I like to follow currencies around the world as they provide insight into economies, politics, and Western Society challenges. Mostly they provide a "big" picture view for my investments.
This was my thoughts from yesterday:
- Mario Draghi - Euro ECB president, signaled that "policy makers are concerned that the euro's advance could damp inflation and hamper economic recovery." Result -- lip flapping caused the euro to drop like a stone in the river. Within 30 minutes the Euro was down to $1.30. Holy Cow the preacher shouted...
- In the afternoon, the gained some value back after the ECB agreed to some terms for Ireland. None-the-less, at 9:30 AM PST today, the Euro is still reeling.
- Ireland hopes the agreement with the ECB will allow their return to the international bond markets in 2014, and end Ireland's reliance on loans from the IMF and EU. Gentle readers: Southern Ireland is one of my favorite places to visit in the world. The EU agreement is really good news for the Irish and their people. Hopefully, they can continue to make headway.
- The Japanese Yen is stronger early today on news overnight after finance ministers (lip flapping) said "yen had weakened much more than we had hoped or expected". After one has followed the markets for a while, you will notice trading is based on expectations. This statement was outside expectations, as FOREX traders expected more attempts at weakening the Yen. Does this mean selling in the yen is over? Hardly... The Japanese finance ministers want to give traders the impression that they are prudent, and the falling YEN is not a One-way street. There is something to learn that is not said too often (if at all). Large movements in a country's currency (either up or down) in a very short time frame is not desirable as it makes business and governmental planning very difficult, and that observation is doubly true for a nations depending on imports in order to export.
- The Chinese Trade balance report was good (as was the US' trade balance). That put an end to selling in the Australian dollar (A$). For currency traders and the global economic recovery, China is signalling that the economy is growing again, and in turn China's growth will cure any Australian angst. Of course, the Australian Central Bank was trying to join in the Currency Wars, and this will not help their effort to devalue the A$.
- Go look at the Brazilian Real... Amazing... Now ask yourself, what is going on?
- Currency Wars -- all the hype about currency wars is educational if one looks beyond the emotional headlines. For many years now, the Western countries, US, and Japan have been waging a race to the bottom. While it is true the wars could become so intense that a collapse of the global financial system will occur; that is very unlikely in my opinion. The US is the center piece of the War, and if the US keeps playing this game of driving their currency lower, anything is possible. However, at some point we can hope the US comes to its senses, and the Federal Reserve will look to strengthen the $$$.
- Evan, President of the Chicago Fed said yesterday "the US Jobless Rage won't fall to 6.5% before 2015." The Fed setting the 6.5% jobless rate painted the Fed into a corner. Well US citizens, we can all look forward to 2 more years of debt accumulation.

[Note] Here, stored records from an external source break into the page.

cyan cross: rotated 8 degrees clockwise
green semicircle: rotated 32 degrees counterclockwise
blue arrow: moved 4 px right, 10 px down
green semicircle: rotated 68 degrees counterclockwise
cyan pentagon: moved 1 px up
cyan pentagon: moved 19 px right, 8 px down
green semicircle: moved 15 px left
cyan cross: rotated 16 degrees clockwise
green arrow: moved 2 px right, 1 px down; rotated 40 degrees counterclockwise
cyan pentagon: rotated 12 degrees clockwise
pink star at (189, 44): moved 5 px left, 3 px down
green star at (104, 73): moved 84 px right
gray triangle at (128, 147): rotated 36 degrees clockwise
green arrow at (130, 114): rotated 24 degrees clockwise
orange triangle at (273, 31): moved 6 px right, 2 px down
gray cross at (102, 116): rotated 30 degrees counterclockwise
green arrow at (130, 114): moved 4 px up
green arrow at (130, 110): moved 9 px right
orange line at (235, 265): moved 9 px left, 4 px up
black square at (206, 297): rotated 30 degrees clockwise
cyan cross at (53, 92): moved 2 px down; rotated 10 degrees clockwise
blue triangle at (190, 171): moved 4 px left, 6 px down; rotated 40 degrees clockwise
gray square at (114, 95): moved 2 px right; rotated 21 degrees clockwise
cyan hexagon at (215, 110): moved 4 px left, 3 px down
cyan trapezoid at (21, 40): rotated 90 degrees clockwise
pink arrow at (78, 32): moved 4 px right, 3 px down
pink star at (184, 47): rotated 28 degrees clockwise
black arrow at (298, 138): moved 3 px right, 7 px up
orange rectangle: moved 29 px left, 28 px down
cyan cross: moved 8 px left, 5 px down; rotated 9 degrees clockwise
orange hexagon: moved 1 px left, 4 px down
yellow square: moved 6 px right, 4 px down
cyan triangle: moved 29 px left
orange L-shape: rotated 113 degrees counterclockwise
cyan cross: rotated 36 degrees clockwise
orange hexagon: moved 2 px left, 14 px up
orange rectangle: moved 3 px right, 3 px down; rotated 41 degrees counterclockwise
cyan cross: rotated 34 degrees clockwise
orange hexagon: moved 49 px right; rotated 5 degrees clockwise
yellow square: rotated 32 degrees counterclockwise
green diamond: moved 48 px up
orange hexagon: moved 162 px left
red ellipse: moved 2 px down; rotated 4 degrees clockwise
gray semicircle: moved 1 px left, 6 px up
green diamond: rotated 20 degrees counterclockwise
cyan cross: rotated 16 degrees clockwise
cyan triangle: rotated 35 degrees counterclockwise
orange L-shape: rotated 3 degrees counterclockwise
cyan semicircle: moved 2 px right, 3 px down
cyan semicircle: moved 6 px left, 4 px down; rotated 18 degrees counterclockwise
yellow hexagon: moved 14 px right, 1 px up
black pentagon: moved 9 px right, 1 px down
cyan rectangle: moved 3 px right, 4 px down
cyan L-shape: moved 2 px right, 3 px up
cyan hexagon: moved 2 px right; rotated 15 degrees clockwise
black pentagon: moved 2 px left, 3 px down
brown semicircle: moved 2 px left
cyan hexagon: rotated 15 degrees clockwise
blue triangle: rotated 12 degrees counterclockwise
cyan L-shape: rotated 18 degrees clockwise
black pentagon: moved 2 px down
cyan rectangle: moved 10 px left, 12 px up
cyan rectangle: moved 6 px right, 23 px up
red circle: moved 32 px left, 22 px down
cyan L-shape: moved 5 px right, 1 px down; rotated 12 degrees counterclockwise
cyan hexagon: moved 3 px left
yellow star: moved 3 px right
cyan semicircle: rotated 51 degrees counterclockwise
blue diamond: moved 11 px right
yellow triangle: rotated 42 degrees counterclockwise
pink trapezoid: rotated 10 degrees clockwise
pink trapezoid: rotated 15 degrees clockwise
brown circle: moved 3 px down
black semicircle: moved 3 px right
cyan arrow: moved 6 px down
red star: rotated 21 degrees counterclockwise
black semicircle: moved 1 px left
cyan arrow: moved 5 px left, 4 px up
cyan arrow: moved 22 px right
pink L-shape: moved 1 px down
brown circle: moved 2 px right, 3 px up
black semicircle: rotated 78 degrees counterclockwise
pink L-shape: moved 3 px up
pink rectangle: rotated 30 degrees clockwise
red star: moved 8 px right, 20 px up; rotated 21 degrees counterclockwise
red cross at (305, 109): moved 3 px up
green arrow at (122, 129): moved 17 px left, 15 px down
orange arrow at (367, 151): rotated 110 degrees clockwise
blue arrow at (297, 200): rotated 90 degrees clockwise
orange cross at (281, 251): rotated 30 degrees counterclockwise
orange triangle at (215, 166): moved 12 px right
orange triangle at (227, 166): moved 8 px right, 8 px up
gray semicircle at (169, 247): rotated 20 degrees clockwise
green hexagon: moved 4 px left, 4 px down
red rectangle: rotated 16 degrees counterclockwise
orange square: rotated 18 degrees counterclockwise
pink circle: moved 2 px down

- So far this calendar year the Federal Reserve has bought up more US government debt then the US treasury has offered according to a story on CNS news. Why would the Fed need to buy more bonds than the debt that has accumulated? Does that not scare every US citizen? Guess not as President Obama's ratings continue to climb.
Results if any? Euro is going down some more as lip flapping and expectations of investors in the Euro Zone are manipulated.
Japanese Yen will stabilize in the short term, but in the longer term head for the cellar.
Australian $ is a good LONG bet for the Forex traders until the next economic releases in China. China is growing no matter how many pundits we hear from that say they are going to collapse any time.